The Architect of the Library Building
Albert Pissis was born on April 25, 1852 in Guaymas, Mexico to French parents. His father, Joseph Etienne Pissis, was a Paris-educated physician and native of Brioude in the Haute-Loire, France. Pissis' family moved to San Francisco in 1858. Having shown an early aptitude for drawing, he was among the first generation of American architects to study at the prestigious Ecole des Beaux-Arts in Paris.
Pissis returned to San Francisco in 1880 and in 1882 formed a partnership with the pioneer California architect William P. Moore. Joining the ranks of established architects in San Francisco, Pissis quickly made his distinctive mark on San Francisco architecture beginning in the early 1890s.
Pissis died of pneumonia in 1914 at the age of 62. He was a great artist and a good businessman, well known for his incorporation of classical design principles in contemporary settings. The elegance of his design will insure that his legacy will be appreciated by generations to come.
Pissis designed the Lane Library, now Health Sciences Library of California Pacific Medical Center (1911, 2395 Sacramento Street) and the neighboring Sherith Israel Jewish Synagogue (1904, California at Webster).
The Hibernia Bank at 1 Jones Street, completed in 1892, is the oldest and one of the finest of San Francisco's unique collection of modified-temple-form banks. It was an advanced design that brought immediate fame to its designer and established Pissis as a leader of his profession.

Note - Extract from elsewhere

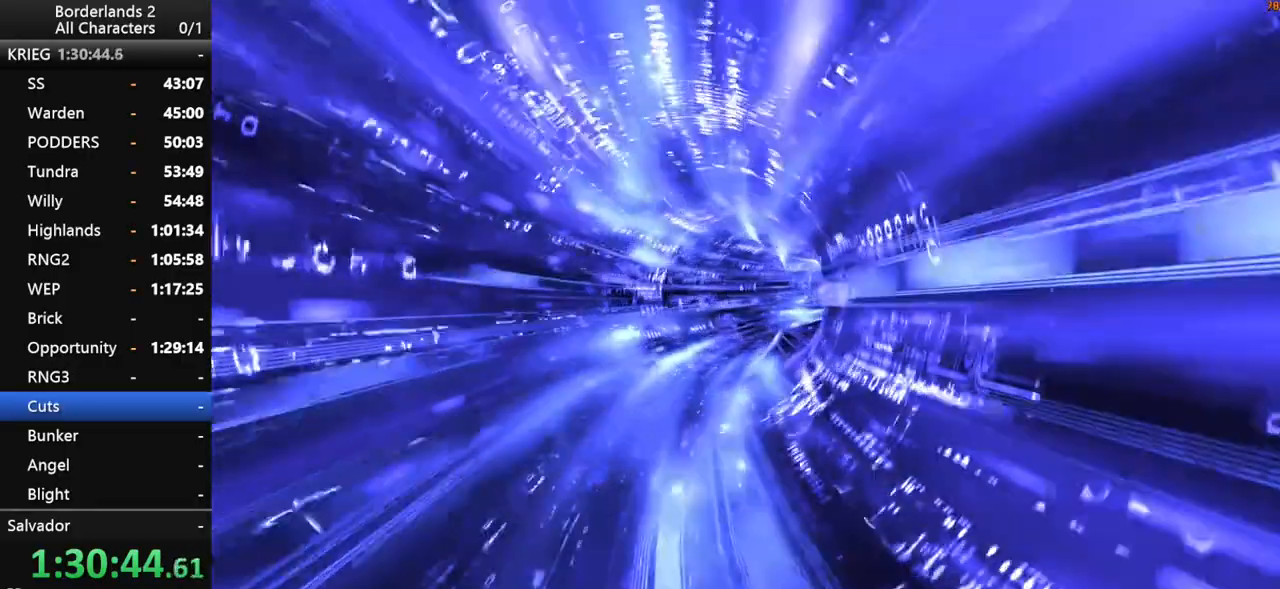
{"keys": [], "mouse": [], "mouse_move": "still", "events": []}
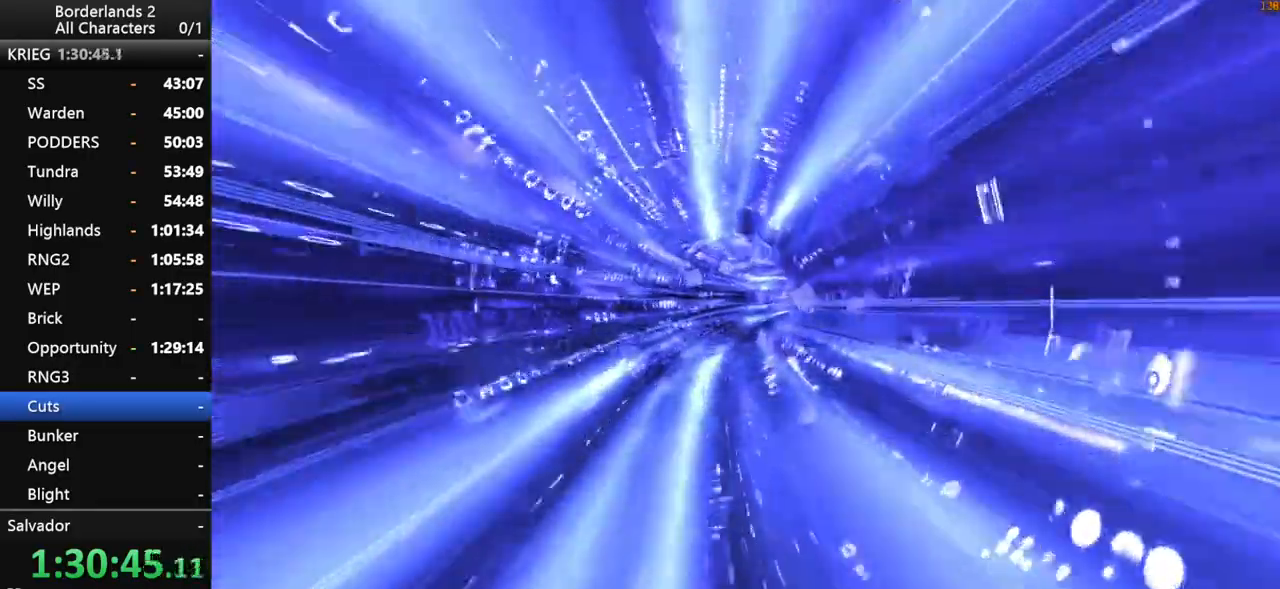
{"keys": [], "mouse": [], "mouse_move": "still", "events": []}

The Emporium Building (Bloomingdales) completed in 1896, was a demonstration of Pissis' commitment to classicism. Built for the Parrott Estate at 835-865 Market, the building is a major architectural element of this section of Market Street, and related powerfully to his James Flood Building across the street at 870-898 Market.

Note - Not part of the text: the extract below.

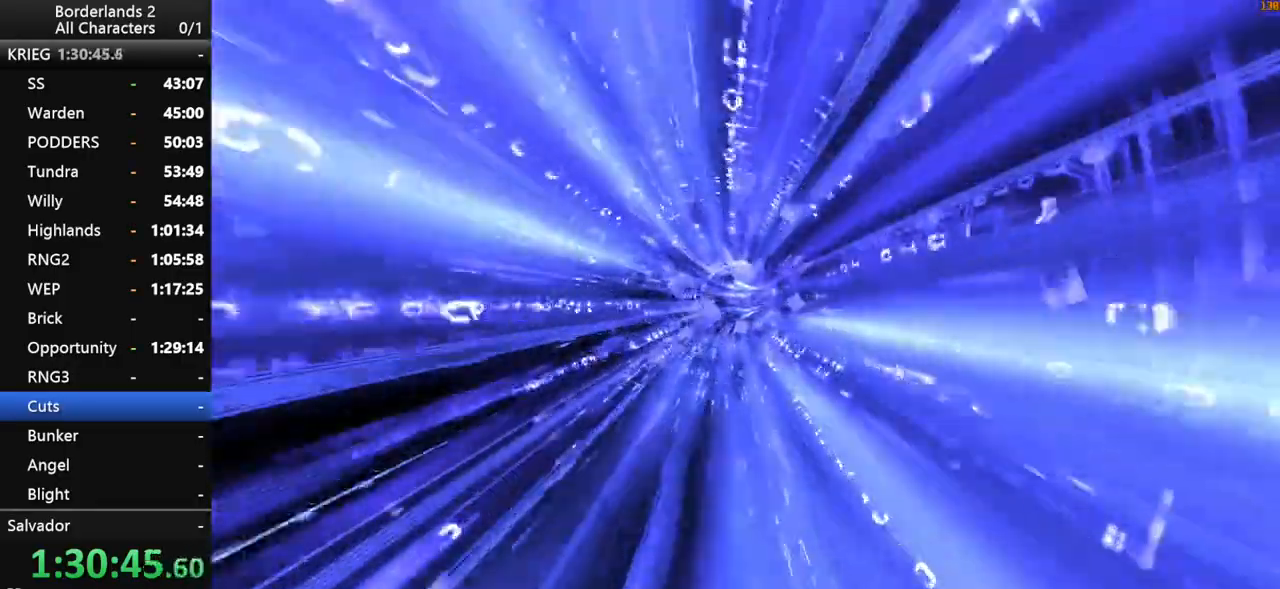
{"keys": [], "mouse": [], "mouse_move": "still", "events": []}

The Hibernia Bank and Empoirum buildings were gutted and rebuilt behind their original facade after the 1906 earthquake. Pissis played a major role in the rebuilding of downtown San Francisco after the 1906 earthquake, drawing on his classical European education in his design work.
His style was well received by City planners, and he endowed the city with structures ranging from the magnificence of the immense White House at 255 Sutter Street at Grant (now a Banana Republic store) to small banks such as the Anton Borel & Co. Bank at 440 Montgomery.
Other commissions from this time include the Rosenstock Building (1908, 28-36 Geary Street), Roullier Building (49 Kearny Street), Charleston Building (1908, 251-255 Kearny Street), Mechanics Institute (1909, 57-65 Post Street), Rochat Cordes Building (1909, 126-130 Post Street), The Misses Butler Building (1909, 120 Ellis Street), Crocker Bank Building (1910, 1 Sansome Street), W. P. Fuller Building (1909, 301 Mission Street), California Casket Co. (1909, 965 Mission Street), Savoy Hotel (580 Geary Street at Jones), and the building at Baker and Hamilton (1905, 700-768 7th Street,) originally Miller, Sloss & Scott Building.